Stories of culture clash are almost always interesting. Whenever you throw together a set of people from different backgrounds, with different customs and ideas, it’s nearly always fascinating to watch. That’s because, even when vastly differently people get along and like each other, there’s something volatile about the combination. There’s always something that needs to be worked out.
In Gish Jen’s novel The Love Wife, the problems that need to be worked out are latent conflicts within the Wong family – headed by Chinese-American Carnegie and his white wife, Janie. The two have a pair of adopted daughters – the teenaged Lizzy and grade-schooler Wendy – and a biological son, Bailey. Already, the racially mixed household is a bit uneasy. Wendy and Lizzy are both Asian American, but, while the family knows Wendy is Chinese, Lizzy’s lineage is less clear, causing the teen great angst. Also, Janie has always been at the mercy of Carnegie’s mother, the imperious Mama Wong. Mama Wong is a hardcore Chinese matriarch, who dubs her daughter-in-law Blondie (the name sticks, much to Blondie’s dismay).

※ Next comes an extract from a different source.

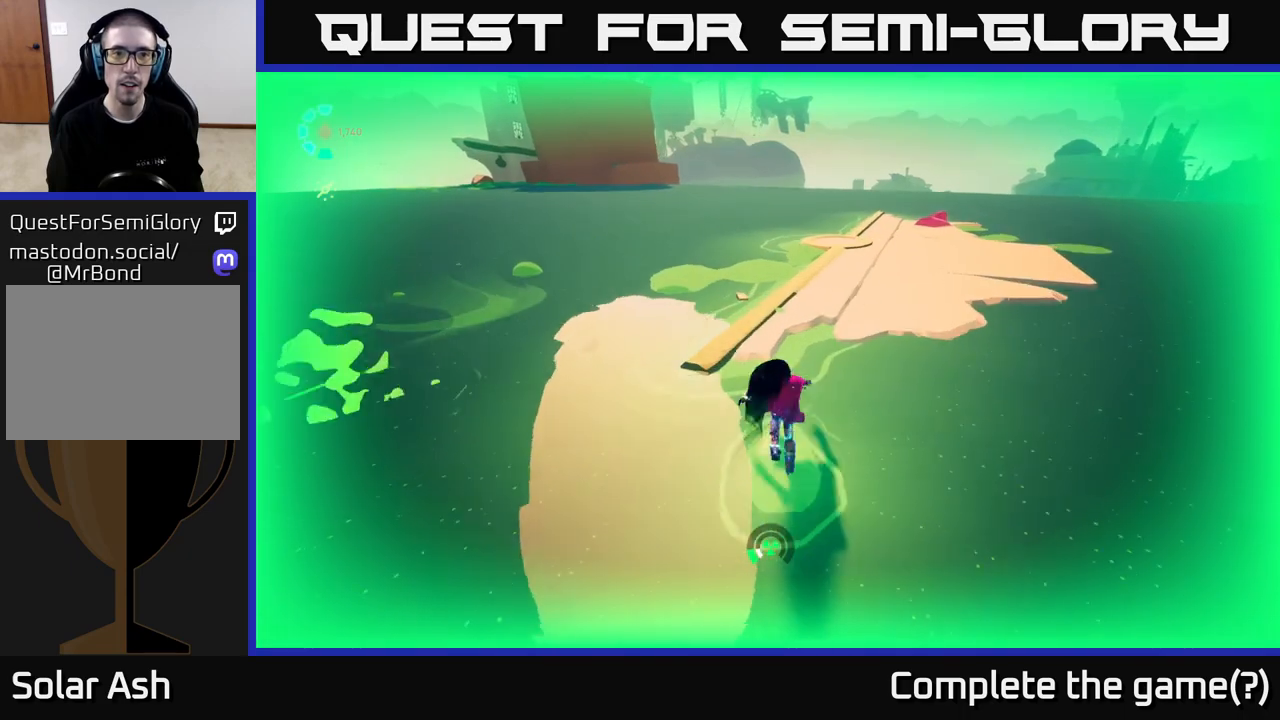
{"buttons": [], "left_stick": "right", "right_stick": "left", "events": [[133, "right_stick", "left"], [317, "L2", "up"], [317, "R2", "up"], [400, "left_stick", "right"]]}
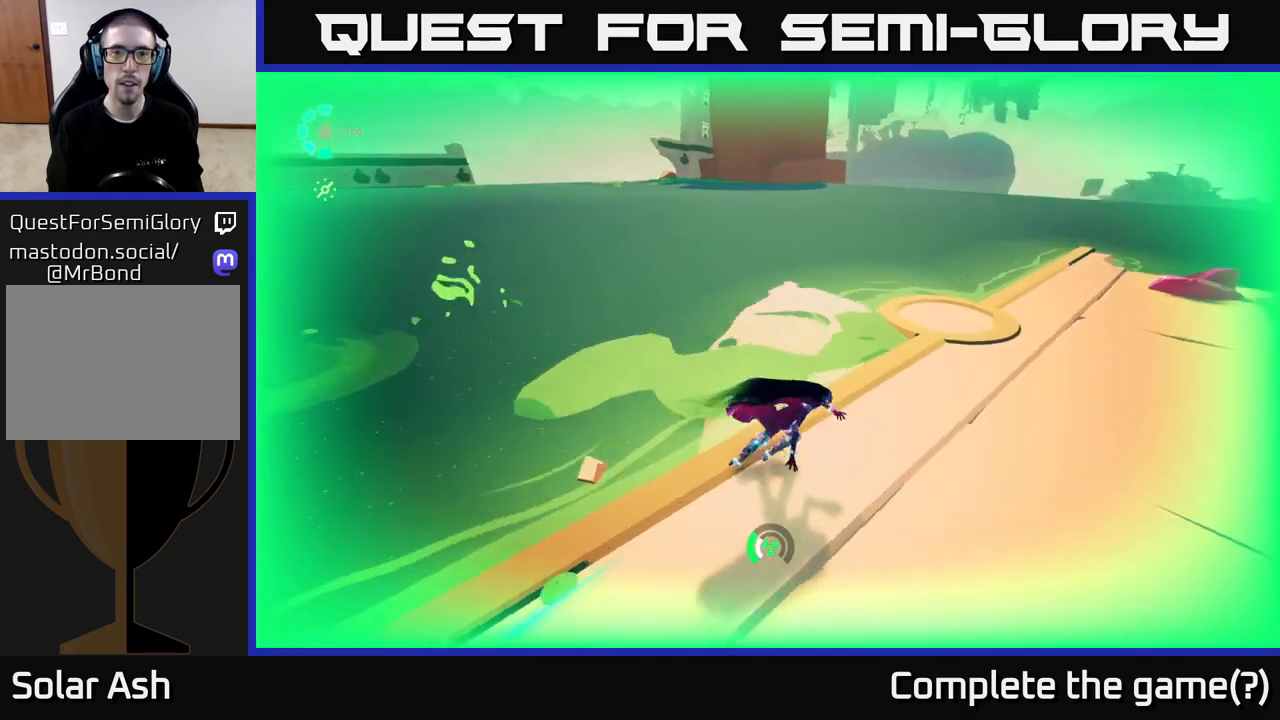
{"buttons": [], "left_stick": "up-right", "right_stick": "up-left", "events": [[67, "right_stick", "center"], [367, "right_stick", "up-left"], [433, "left_stick", "up-right"]]}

When Mama Wong dies, her will requires a “relative” of hers from China to stay with the family. The new addition is Lan, middle-aged but still attractive, whose presence almost immediately causes a tip in the already delicate balance of the family. Blondie, convinced that Mama Wong is sending her husband a new wife from beyond the grave, is immediately suspicious and resentful. The two girls, meanwhile, take to Lan like a second mother, further sending Blondie into a spin.
Jen depicts the resulting culture clash using the trick of having each character (with the exception of deceased Mama Wong and baby Bailey) narrate different chapters and passages in the book. We see that every facet of this mixed family has its own concerns, flaws, fears and failings. The real triumph of the book, though, is that Lan, who in any other work would have been merely a catalyst, is given depth and complexity through the narration. She could have been merely a symbol; Jen makes her human.
Yet the book drags a bit toward the end, with its ultimate revelations being a bit less jarring than the should have been. Still, The Love Wife” is a competent, thought-provoking chronicle of family sent into a tailspin by culture clash.